• **PASSAGE TO READ**:
A toilet is a plumbing fixture and a disposal system primarily intended for the disposal of the bodily wastes; urine, fecal matter, vomit and menses. Toilets additionally accept a paper product known as toilet paper.

The word toilet can be used to refer to the fixture itself or the room containing it; the latter predominates mainly in British and Commonwealth usage. In North American English the word toilet refers solely to the fixture itself and not to the room that contains it, thus asking for the "toilet" would seem indecent. Instead, the terms bathroom, rest room, washroom or men's room/ladies room are preferred.


Types of toilets

Squat toilet as seen in some parts of France

There are many different types of toilets around the world. There are also many different ways to clean oneself after using the toilet. A lot depends on national mores and local resources. The most common choice in the Western world is toilet paper, sometimes used in conjunction with the bidet; see toilet paper for a discussion of the many alternatives used through history and in different cultures. In some countries of Asia, such as India, the custom is to use water rather than paper, traditionally the left hand is used for this for which reason that hand is considered impolite or polluted in many eastern countries.

Some toilet areas are specially adapted for people with disabilities. These are wide enough to allow the entry by a person in a wheelchair and often feature hand-holds bolted to the wall, enabling the person to maneuver onto the toilet if necessary.

The most common type of toilet in the West is the flush toilet, although the squat toilet is still somewhat common in public restrooms in southern and eastern Europe (including parts of France, Greece, Italy, and the Balkans) as well as East Asia (China and Japan) and other places. However, there are many different types of toilets:

Toilets in private residences

Flush toilet.

• **GIVEN EXERCISE 1**: Do these statements agree with the passage on toilets? Answer yes or no for each and quote the words of the passage that decide it. (a) In North American English, the word "toilet" also means the room that holds the fixture. (b) In India, the custom is to use water rather than paper. (c) The squat toilet is the most common type of toilet in the West.
• **GIVEN EXERCISE 2**: How would you put this sentence from the passage on toilets into Spanish: "Some toilet areas are specially adapted for people with disabilities."

• **EXCERPTED DATA**:
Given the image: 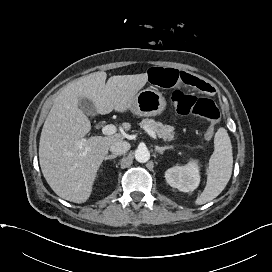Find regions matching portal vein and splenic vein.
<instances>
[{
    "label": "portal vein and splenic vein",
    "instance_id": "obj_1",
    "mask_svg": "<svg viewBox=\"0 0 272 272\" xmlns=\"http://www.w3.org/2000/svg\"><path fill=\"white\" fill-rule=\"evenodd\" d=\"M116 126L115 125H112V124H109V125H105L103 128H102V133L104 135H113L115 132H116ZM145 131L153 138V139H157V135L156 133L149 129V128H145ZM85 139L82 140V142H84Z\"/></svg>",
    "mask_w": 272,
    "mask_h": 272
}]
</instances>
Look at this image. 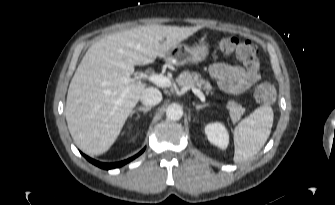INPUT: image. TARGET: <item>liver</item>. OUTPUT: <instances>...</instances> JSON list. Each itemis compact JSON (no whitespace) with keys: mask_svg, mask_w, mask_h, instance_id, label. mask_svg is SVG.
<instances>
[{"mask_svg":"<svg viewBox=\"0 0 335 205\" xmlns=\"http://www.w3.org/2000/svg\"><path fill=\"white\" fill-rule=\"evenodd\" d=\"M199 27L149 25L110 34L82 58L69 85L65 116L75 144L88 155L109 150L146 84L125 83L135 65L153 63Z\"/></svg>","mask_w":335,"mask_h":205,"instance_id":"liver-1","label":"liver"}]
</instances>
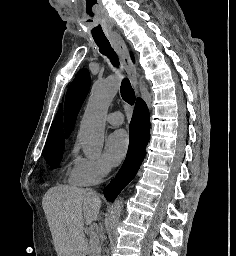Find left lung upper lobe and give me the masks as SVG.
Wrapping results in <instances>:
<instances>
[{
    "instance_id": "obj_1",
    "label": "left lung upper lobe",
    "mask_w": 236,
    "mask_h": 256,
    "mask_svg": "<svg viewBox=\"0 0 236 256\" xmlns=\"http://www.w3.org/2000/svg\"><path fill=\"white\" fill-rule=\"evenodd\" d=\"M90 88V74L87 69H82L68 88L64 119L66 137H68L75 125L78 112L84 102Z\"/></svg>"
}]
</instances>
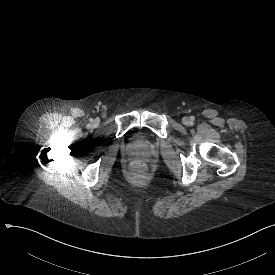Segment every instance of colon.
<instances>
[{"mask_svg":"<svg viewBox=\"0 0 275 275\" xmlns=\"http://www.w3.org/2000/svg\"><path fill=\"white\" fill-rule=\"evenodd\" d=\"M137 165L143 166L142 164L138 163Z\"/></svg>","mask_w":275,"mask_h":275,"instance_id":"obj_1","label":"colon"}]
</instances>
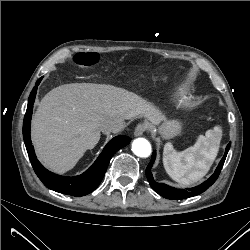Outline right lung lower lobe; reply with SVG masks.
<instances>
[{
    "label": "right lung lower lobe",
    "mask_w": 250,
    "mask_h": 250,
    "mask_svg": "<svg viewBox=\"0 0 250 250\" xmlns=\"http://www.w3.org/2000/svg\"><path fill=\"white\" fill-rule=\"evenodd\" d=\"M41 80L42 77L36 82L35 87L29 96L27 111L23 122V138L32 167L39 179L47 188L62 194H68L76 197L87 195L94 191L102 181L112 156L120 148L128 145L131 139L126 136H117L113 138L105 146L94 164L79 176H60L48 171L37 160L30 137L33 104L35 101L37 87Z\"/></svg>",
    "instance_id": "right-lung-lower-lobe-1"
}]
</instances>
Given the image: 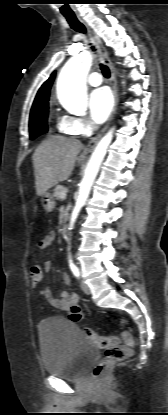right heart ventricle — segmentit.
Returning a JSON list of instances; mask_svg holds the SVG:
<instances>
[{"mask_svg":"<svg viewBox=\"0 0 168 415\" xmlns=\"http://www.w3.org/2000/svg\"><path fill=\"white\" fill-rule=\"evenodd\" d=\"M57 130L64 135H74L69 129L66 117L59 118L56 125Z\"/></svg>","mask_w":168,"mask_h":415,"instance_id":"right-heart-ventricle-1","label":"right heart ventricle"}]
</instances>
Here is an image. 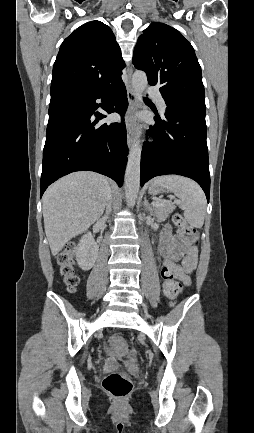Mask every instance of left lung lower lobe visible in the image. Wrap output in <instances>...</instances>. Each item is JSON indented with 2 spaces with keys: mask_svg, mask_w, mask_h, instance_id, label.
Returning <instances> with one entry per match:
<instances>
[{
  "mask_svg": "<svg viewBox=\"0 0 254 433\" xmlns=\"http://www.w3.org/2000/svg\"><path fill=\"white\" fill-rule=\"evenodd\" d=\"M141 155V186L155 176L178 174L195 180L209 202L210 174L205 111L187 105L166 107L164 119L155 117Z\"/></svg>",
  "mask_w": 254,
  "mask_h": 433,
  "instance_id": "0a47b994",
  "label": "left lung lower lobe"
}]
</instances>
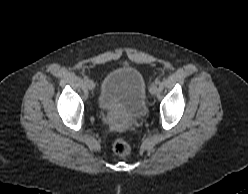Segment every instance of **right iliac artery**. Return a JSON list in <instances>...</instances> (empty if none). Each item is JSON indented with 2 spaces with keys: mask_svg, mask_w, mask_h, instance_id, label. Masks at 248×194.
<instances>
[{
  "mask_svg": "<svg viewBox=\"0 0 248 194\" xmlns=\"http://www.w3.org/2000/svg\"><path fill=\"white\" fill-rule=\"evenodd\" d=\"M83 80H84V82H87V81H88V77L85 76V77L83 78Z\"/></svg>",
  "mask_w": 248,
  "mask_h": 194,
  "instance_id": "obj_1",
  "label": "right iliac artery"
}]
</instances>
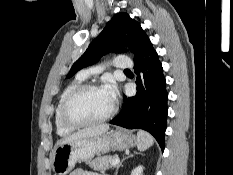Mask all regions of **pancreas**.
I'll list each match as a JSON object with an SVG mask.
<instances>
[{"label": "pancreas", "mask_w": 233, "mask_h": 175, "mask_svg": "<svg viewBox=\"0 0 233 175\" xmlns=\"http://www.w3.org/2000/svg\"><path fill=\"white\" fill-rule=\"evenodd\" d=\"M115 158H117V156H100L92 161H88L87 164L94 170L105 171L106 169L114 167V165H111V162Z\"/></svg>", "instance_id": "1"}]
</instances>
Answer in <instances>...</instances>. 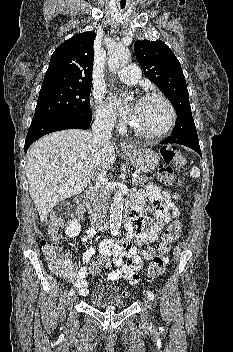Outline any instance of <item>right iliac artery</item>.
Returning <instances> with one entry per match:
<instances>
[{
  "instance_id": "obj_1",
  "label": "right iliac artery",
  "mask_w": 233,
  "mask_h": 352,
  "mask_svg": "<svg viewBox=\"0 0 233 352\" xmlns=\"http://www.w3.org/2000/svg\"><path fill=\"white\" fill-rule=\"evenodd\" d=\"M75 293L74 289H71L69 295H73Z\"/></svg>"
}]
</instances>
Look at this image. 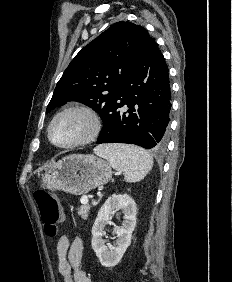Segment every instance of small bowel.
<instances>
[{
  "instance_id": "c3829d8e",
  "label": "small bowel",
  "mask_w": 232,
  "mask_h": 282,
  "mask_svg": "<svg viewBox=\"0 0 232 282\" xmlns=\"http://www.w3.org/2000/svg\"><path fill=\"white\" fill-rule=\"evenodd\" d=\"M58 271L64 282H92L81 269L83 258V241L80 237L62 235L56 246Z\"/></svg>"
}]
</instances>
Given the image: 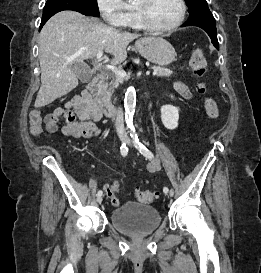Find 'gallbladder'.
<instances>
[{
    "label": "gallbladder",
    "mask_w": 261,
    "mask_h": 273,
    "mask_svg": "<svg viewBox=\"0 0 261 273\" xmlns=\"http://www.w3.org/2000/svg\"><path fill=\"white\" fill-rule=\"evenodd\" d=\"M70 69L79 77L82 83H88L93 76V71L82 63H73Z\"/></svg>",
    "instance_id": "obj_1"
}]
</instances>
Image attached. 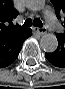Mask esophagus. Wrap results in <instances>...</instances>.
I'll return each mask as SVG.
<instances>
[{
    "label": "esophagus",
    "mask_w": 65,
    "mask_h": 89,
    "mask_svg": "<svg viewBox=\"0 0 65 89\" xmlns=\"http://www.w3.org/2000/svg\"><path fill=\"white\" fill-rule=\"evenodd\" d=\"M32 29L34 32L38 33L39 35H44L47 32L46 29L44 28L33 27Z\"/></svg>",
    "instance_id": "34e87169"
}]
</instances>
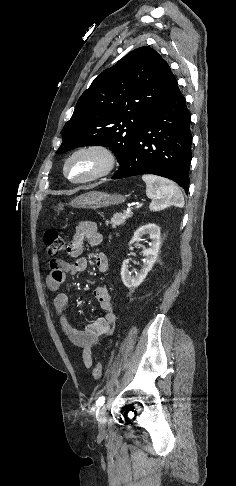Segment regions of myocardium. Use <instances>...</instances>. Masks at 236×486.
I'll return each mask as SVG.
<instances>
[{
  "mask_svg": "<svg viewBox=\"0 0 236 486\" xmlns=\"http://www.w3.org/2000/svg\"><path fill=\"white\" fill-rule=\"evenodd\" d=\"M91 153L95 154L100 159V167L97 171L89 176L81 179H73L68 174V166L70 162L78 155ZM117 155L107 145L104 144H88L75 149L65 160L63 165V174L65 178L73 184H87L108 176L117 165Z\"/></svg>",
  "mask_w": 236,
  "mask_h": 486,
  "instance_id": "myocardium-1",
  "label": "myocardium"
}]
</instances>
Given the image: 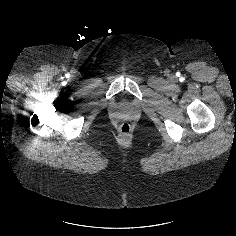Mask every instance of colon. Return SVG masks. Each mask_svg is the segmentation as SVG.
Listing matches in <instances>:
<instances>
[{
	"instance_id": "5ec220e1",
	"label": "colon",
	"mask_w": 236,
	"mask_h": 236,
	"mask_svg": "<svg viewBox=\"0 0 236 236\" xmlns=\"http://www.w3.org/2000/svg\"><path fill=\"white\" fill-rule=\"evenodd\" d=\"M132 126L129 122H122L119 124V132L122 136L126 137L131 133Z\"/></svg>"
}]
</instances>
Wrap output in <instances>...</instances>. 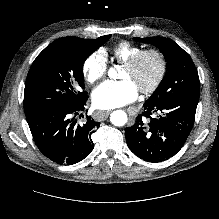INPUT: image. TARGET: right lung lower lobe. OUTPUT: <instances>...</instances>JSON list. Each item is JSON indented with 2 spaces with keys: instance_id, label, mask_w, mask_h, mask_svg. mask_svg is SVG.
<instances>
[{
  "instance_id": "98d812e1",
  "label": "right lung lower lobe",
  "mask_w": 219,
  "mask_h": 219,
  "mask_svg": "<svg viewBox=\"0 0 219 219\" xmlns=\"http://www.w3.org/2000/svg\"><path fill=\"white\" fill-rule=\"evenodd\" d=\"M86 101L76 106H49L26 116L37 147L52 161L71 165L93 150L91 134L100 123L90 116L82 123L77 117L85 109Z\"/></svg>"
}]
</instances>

• **OUTPUT 1**:
(a) No: "In North American English the word toilet refers solely to the fixture itself and not to the room that contains it"
(b) Yes: "In some countries of Asia, such as India, the custom is to use water rather than paper"
(c) No: "The most common type of toilet in the West is the flush toilet"

• **OUTPUT 2**: Algunas zonas de baño están especialmente adaptadas para personas con discapacidad.